Por que ser “linda” implica em ter cabelo liso? Por que as pessoas se acham no direito em opinar sobre como eu devo usar o MEU cabelo? Por que as pessoas ficaram tão impressionadas quando eu decidi usar meu cabelo natural na minha formatura? Por que temos sempre que estar dentro dos padrões de beleza da sociedade? E ainda, como uma sociedade tão multicultural e miscigenada como a brasileira, que teve a escravidão da população negra como regra durante absurdos e lamentáveis anos, ainda é capaz de reproduzir discursos de racismo velado, como o da participante do BBB, travestidas de brincadeira?
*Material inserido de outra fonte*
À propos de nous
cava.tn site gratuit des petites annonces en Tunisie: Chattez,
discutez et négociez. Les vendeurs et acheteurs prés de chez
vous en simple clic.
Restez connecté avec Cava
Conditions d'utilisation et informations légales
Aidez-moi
Isso é inaceitável.

Se uma mulher com cabelo crespo/cacheado/afro decidir alisar o seu cabelo porque esse é o SEU desejo, a SUA vontade, tudo bem, a escolha é dela. Ela não pode é ser obrigada a mudar quem ela é para se adequar ao padrão de beleza imposto pela sociedade. Não é aceitável dizer que cabelo crespo é cabelo ruim. Não é aceitável sair tocando o cabelo das pessoas sem autorização.

Você não precisa estar com o cabelo liso, escovado para ser considerada “bonita”, “arrumada”, “asseada”, “elegante”, “profissional”. O seu cabelo é lindo do jeito que VOCÊ decidir usá-lo. Eu sei que é bem difícil ser forte o suficiente para não se importar com a opinião e os olhares das pessoas. Mas é possível. Eu consegui!

E se você quiser trocar uma ideia comigo sobre essa trajetória, sobre transição capilar e sobre como cuidar de cabelo crespo, é só me chamar 🙂 E por último, aqui em casa eu não tenho escova de cabelo. Eu não uso pente garfo, mas uso um pente de madeira com dentes bem espaçados, e só penteio meu cabelo quando lavo. Informação é sempre útil, né? Na dúvida, pergunte, mas com educação e muito, muito respeito. Pensar antes de falar é sempre bom, também.